El-Wakeel’s vision of political change in Egypt is far removed from that of the Tunisian-flag waving activists in Mahalla. Yet both share a commitment to direct confrontation with the Mubarak regime, something which Cairo’s Shamad – along with many others like him – still considers too risky, despite his deep anger at the government. The young inhabitants of the ashwa’iyat buttressing Cairo’s ring road and their gated neighbours also feel severed from any process of political reform or regime change, although, like Shamad, if a spark was to set off a mass mobilisation in the streets there can be little doubt that many of them would quickly join in – especially if the regime’s worst nightmares come true and youth activists begin acting in tandem with the industrial working class. It seems doubtful that protests on the 25th January will provide that spark, although anything could transpire on the day. But when the spark does come, there can be no question as to who will be leading the way.

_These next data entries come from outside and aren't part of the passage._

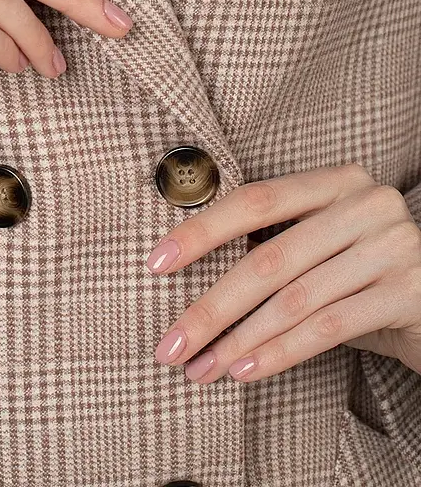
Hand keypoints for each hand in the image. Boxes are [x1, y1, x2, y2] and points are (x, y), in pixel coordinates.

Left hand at [144, 163, 420, 381]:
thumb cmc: (366, 279)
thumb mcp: (323, 250)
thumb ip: (273, 248)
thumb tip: (185, 281)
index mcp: (336, 180)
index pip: (254, 200)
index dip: (201, 231)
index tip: (156, 264)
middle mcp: (366, 202)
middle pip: (268, 255)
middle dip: (211, 306)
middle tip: (170, 343)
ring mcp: (392, 244)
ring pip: (294, 297)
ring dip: (239, 339)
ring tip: (202, 367)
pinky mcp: (410, 291)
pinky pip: (329, 327)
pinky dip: (280, 352)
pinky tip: (245, 370)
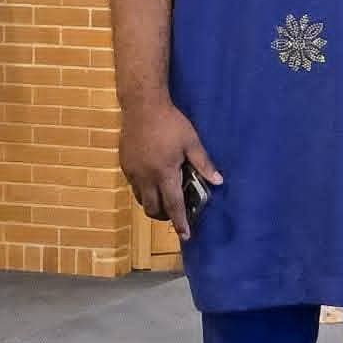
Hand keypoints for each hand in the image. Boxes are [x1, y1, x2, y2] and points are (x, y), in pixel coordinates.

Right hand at [120, 97, 221, 238]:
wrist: (142, 106)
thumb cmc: (171, 123)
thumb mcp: (191, 142)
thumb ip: (204, 163)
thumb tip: (218, 181)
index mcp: (165, 173)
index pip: (174, 205)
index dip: (180, 222)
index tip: (185, 236)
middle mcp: (146, 177)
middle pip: (153, 208)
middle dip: (164, 216)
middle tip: (175, 212)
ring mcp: (132, 172)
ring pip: (141, 199)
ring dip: (153, 204)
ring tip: (164, 196)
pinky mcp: (124, 165)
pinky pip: (133, 186)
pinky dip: (144, 190)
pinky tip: (152, 180)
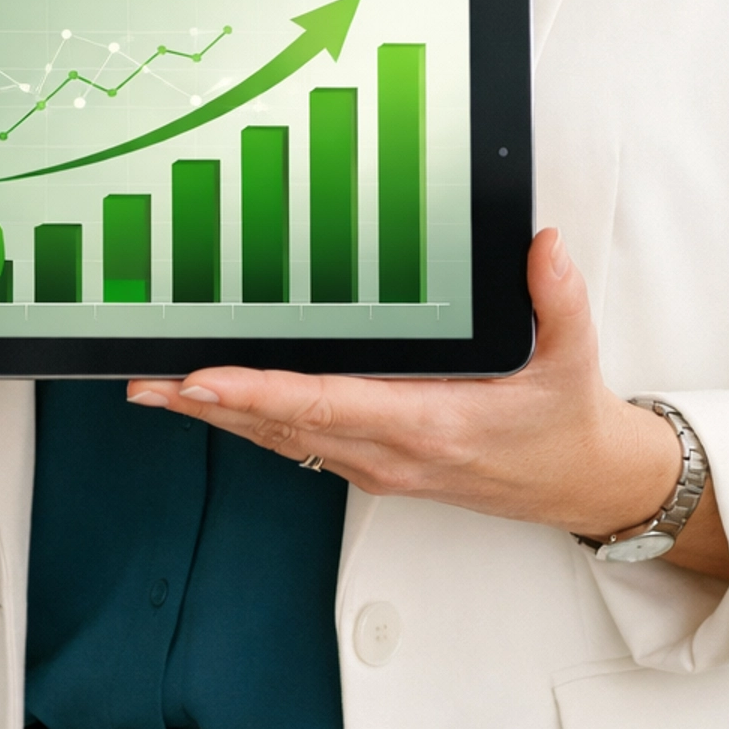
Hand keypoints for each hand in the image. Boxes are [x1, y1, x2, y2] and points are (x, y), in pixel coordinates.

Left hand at [128, 227, 728, 573]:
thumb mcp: (575, 355)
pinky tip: (217, 402)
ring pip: (282, 438)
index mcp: (432, 423)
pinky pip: (300, 441)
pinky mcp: (375, 462)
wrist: (579, 484)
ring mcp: (378, 463)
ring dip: (218, 415)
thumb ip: (557, 295)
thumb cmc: (567, 424)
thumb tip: (539, 244)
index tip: (208, 378)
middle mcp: (392, 451)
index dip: (261, 393)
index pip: (329, 404)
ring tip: (159, 388)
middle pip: (283, 425)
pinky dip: (251, 420)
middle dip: (211, 403)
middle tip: (149, 378)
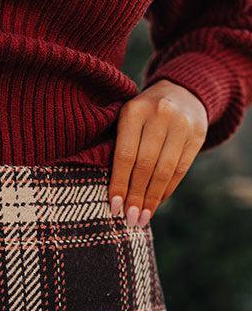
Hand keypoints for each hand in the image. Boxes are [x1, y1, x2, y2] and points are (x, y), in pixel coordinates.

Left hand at [108, 79, 207, 226]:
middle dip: (136, 196)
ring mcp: (181, 124)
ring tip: (142, 218)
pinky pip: (180, 170)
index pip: (125, 155)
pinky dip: (167, 190)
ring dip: (152, 199)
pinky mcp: (197, 134)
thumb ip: (118, 148)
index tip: (114, 208)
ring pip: (165, 170)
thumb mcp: (126, 120)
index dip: (120, 184)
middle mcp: (160, 115)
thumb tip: (113, 195)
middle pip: (146, 165)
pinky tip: (157, 203)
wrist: (180, 91)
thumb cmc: (142, 115)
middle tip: (130, 219)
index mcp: (134, 111)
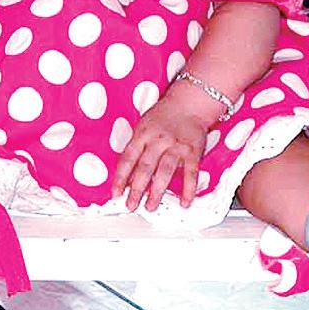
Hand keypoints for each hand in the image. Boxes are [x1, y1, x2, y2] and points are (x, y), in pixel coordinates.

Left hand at [111, 85, 214, 212]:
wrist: (189, 102)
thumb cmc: (164, 116)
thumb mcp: (144, 127)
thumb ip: (136, 149)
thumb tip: (126, 176)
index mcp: (143, 135)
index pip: (128, 159)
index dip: (120, 178)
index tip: (115, 194)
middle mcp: (158, 141)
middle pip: (145, 167)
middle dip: (136, 189)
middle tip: (131, 206)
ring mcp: (176, 146)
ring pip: (164, 171)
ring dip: (157, 191)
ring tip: (150, 207)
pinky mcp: (193, 151)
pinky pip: (190, 173)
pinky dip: (188, 189)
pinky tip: (185, 202)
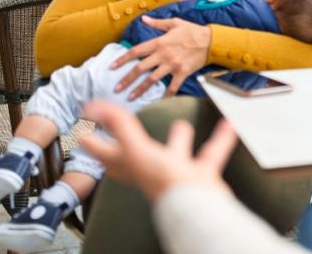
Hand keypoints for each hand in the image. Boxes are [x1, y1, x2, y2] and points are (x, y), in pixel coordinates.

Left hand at [81, 101, 236, 201]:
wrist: (196, 205)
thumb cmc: (163, 182)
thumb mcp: (134, 148)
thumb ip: (119, 126)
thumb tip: (95, 107)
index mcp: (130, 165)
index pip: (103, 153)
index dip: (93, 141)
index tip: (83, 129)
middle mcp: (151, 169)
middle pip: (136, 154)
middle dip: (134, 140)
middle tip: (127, 125)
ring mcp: (176, 173)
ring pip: (175, 151)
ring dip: (179, 137)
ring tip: (181, 124)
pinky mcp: (200, 174)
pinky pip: (209, 151)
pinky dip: (220, 138)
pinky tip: (228, 125)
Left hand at [111, 17, 210, 99]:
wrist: (211, 41)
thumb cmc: (193, 31)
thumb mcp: (174, 23)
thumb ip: (157, 23)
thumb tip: (144, 19)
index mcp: (159, 42)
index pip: (136, 51)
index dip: (122, 59)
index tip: (112, 67)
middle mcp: (163, 54)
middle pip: (140, 68)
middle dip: (126, 79)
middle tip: (116, 88)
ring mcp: (173, 65)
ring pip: (152, 79)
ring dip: (139, 89)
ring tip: (130, 98)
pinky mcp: (182, 72)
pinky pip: (172, 87)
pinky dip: (165, 96)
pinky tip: (158, 103)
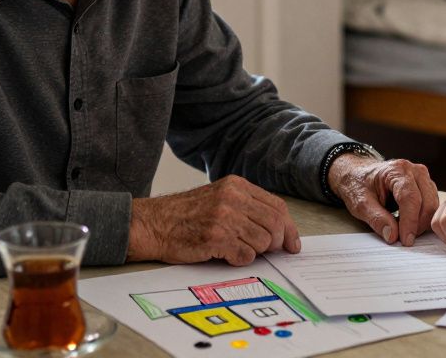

“The real story of Egypt’s future is not in what’s happening at the top; rather it lies in the dynamics amongst Egypt’s youth,” says Tarek Osman, author of Egypt on the Brink: From Nasser to Mubarak. “Most international (and many local) observers see that social segment afflicted by poor education, enjoying limited exposure to world-class technology, thinking and processes, and being mired in a coarse, uncouth, culture. These ills are true. Yet there are many positive trends amongst young Egyptians. The young are acutely aware of the need for serious and quick progress. They reject the sad present they inherited from the previous generation. That drive for development is a potent positive force, and Egypt’s future depends on which of these dynamics – negative or positive – shape their actions.”